McCormick Place (Photo by Tudor Hampton for ENR)

A lobbyist hired by Jacobs Engineering Inc. told executives the prices its competitors had submitted for the McCormick Place expansion construction management contract in Chicago in late 2001, allowing the firm to submit the low bid. Former employees of the Pasadena, Calif.-based company have signed plea agreements saying that lobbyists had provided other key information that gave the firm an unfair advantage and helped win the job. The U.S. attorney considers it a case of blatant bid-rigging and has said that numerous Jacobs officials used and shared the information as Jacobs shaped its proposal and strategy.

Jacobs Group Vice President Warren Dean says none of the information Jacobs had or used broke state or federal law. Dean says the main targets of the federal investigation are political figures and compared the crimes for which the two employees pled guilty to the transgressions for which Martha Stewart was recently convicted. James Nagle, the former head of Jacobs Facilities’ Chicago office, and Elizabeth Koski, its former top marketing executive, pled guilty to lying to investigators earlier this month.


To be sure, the McCormick Place guilty pleas are part of a broader investigation of political cronies of former Illinois Gov. George Ryan (R). But the investigation has also thrown a spotlight on the use of lobbyists to obtain contracts from the staffs and boards that operate exhibition halls, arenas and airports. Often the lobbyists are hired to curry favor with officials and promote clients, say industry sources, and sometimes they also wine and dine or provide entertainment to the officials with influence over which firms receive lucrative contracts. Such practices frustrate companies that refrain from using them and, according to one source, "spend a lot of money trying to win on the up and up."

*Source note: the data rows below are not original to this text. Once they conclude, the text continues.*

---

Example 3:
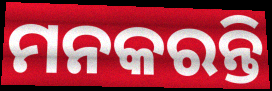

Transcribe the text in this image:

ମନକରନ୍ତି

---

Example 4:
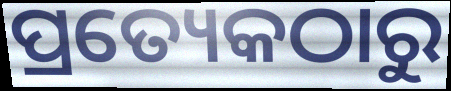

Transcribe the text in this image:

ପ୍ରତ୍ୟେକଠାରୁ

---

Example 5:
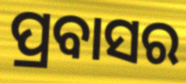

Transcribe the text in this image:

ପ୍ରବାସର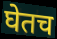
घेतचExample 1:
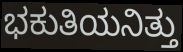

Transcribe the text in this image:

ಭಕುತಿಯನಿತ್ತು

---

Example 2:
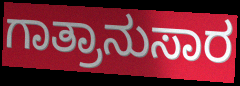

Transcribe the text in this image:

ಗಾತ್ರಾನುಸಾರ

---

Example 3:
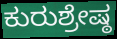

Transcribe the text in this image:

ಕುರುಶ್ರೇಷ್ಠ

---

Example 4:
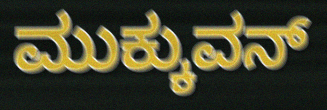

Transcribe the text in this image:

ಮುಕ್ಕುವನ್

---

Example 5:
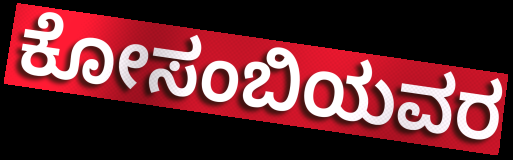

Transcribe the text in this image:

ಕೋಸಂಬಿಯವರ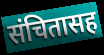
संचितासहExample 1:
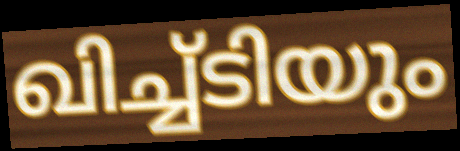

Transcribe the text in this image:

ഖിച്ച്ടിയും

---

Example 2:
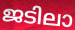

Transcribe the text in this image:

ജടിലാ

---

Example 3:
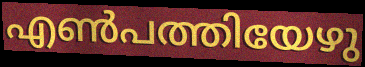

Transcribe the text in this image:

"The belief that the ‘fix’ is in concerning public contracts must end so that honest companies will participate fully in the bid process," says Patrick J. Fitzgerald, the U.S. Attorney in Chicago.

Prosecutors claim former McCormick Place chief executive Scott Fawell exchanged his help for Jacobs in return for gifts and other help by Jacobs’ lobbyist, Ronan Potts LLC. (Fawell is serving a prison sentence on separate charges).

On Oct. 2, 2001, Fawell’s key assistant provided Julie Starsiak, an officer of Ronan Potts and a registered lobbyist, information that Jacobs had made the short list. She relayed it to Koski, giving Jacobs two weeks extra time to prepare for the interview, say prosecutors. Prior to learning it would be short-listed, Jacobs found out through Starsiak about how the other bidders planned to satisfy minority-firm participation goals, allowing Jacobs to highlight its firms’ strengths, prosecutors claim.

Jacobs has its own corporate policy concerning business conduct and it requires employees to behave lawfully and in keeping with societal ethics while pursuing the company’s interests. Prosecutors claim Nagle and Koski saw the McCormick contract as a key step in winning more work. Once the investigation by prosecutors and Jacobs had begun in 2003, both Nagle and Koski lied about the extent of Ronan Potts’ involvement, prosecutors claim. After learning the amount of the low bid, $12.9 million, Jacobs was permitted by Fawell to reduce its bid from $18.8 million to $11.5 million. According to the U.S. Attorney, Nagle and Koski tried to conceal what had actually happened from the prosecutors and Jacobs’ own investigators and auditors.

A Jacobs spokeswoman says the firm is not prepared to comment on whether Nagle and Koski violated the company’s code of ethics. Jacobs will continue to cooperate with investigators, says Dean. The firm has not been charged with any wrongdoing.

A design-build team led by Clark Construction Co., Bethesda, is about to begin the $850-million West Building expansion. A spokesman for the Metropolitan Pier & Exposition Authority, which operates McCormick Place, says it will find a replacement for construction manager Jacobs and seek compensation for its costs (ENR 3/22 p. 16).